-- MATERIAL FOR THIS TASK follows --

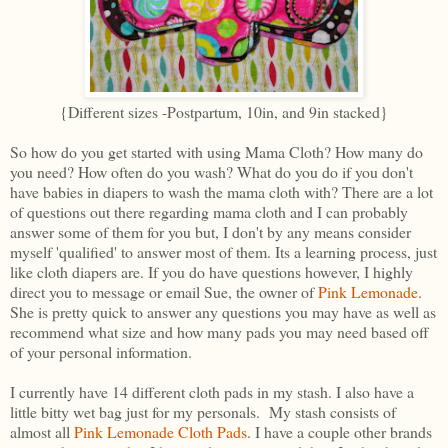
{Different sizes -Postpartum, 10in, and 9in stacked}
So how do you get started with using Mama Cloth? How many do
you need? How often do you wash? What do you do if you don't
have babies in diapers to wash the mama cloth with? There are a lot
of questions out there regarding mama cloth and I can probably
answer some of them for you but, I don't by any means consider
myself 'qualified' to answer most of them. Its a learning process, just
like cloth diapers are. If you do have questions however, I highly
direct you to message or email Sue, the owner of
Pink Lemonade
.
She is pretty quick to answer any questions you may have as well as
recommend what size and how many pads you may need based off
of your personal information.
I currently have 14 different cloth pads in my stash. I also have a
little bitty wet bag just for my personals. My stash consists of
almost all
Pink Lemonade Cloth Pads
. I have a couple other brands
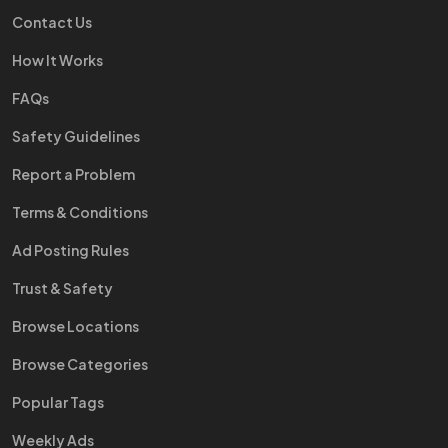
Contact Us
How It Works
FAQs
Safety Guidelines
Report a Problem
Terms & Conditions
Ad Posting Rules
Trust & Safety
Browse Locations
Browse Categories
Popular Tags
Weekly Ads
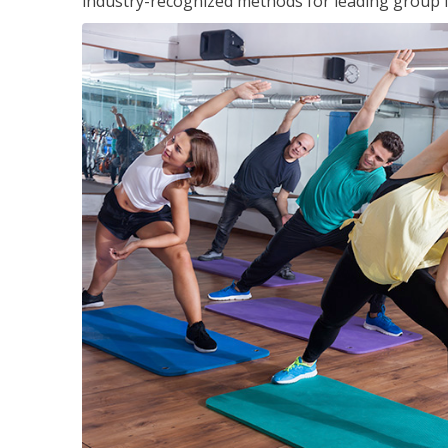
industry-recognized methods for leading group fi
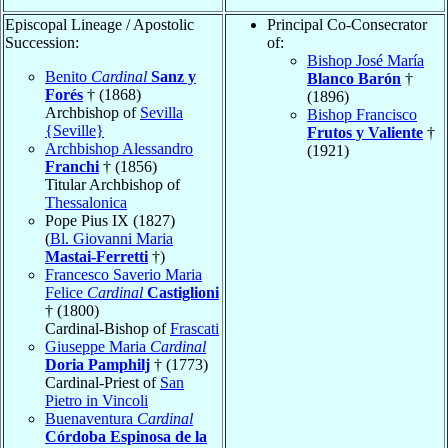
Episcopal Lineage / Apostolic
Principal Co-Consecrator
Succession:
of:
Bishop José María
Benito
Cardinal
Sanz y
Blanco Barón
†
Forés
† (1868)
(1896)
Archbishop of
Sevilla
Bishop Francisco
{Seville}
Frutos y Valiente
†
Archbishop Alessandro
(1921)
Franchi
† (1856)
Titular Archbishop of
Thessalonica
Pope Pius IX (1827)
(
Bl. Giovanni Maria
Mastai-Ferretti
†)
Francesco Saverio Maria
Felice
Cardinal
Castiglioni
† (1800)
Cardinal-Bishop of
Frascati
Giuseppe Maria
Cardinal
Doria Pamphilj
† (1773)
Cardinal-Priest of
San
Pietro in Vincoli
Buenaventura
Cardinal
Córdoba Espinosa de la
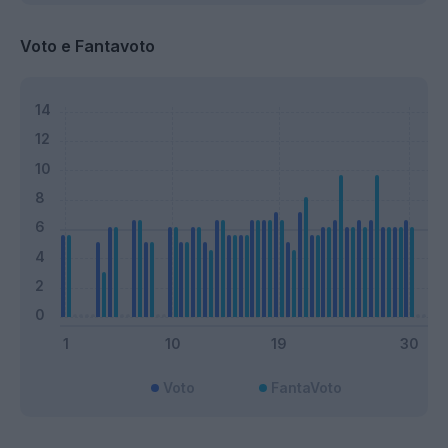
Voto e Fantavoto
Voto
FantaVoto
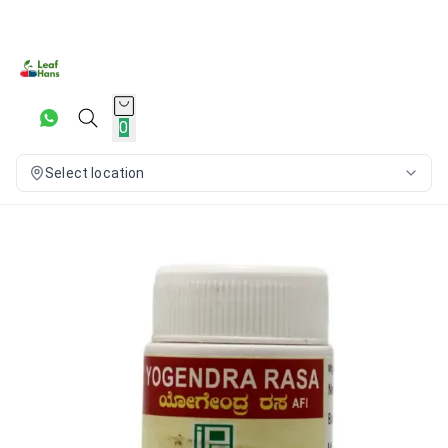
0
Select location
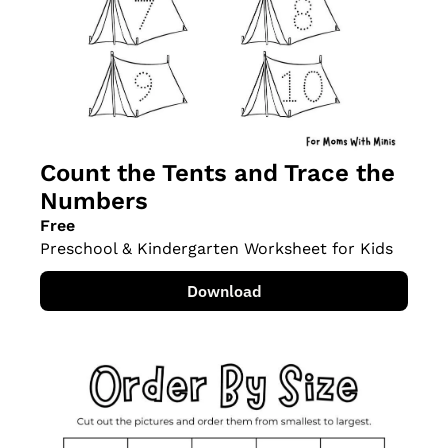
Count the Tents and Trace the 
Numbers
Free
Preschool & Kindergarten Worksheet for Kids
Download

-- MATERIAL FOR THIS TASK concluded --

(TASK DETAILS): Your reply should hold every line from the data that contains "stash", copied in full.

(SOLUTION FOR THIS TASK):
I currently have 14 different cloth pads in my stash. I also have a
little bitty wet bag just for my personals. My stash consists of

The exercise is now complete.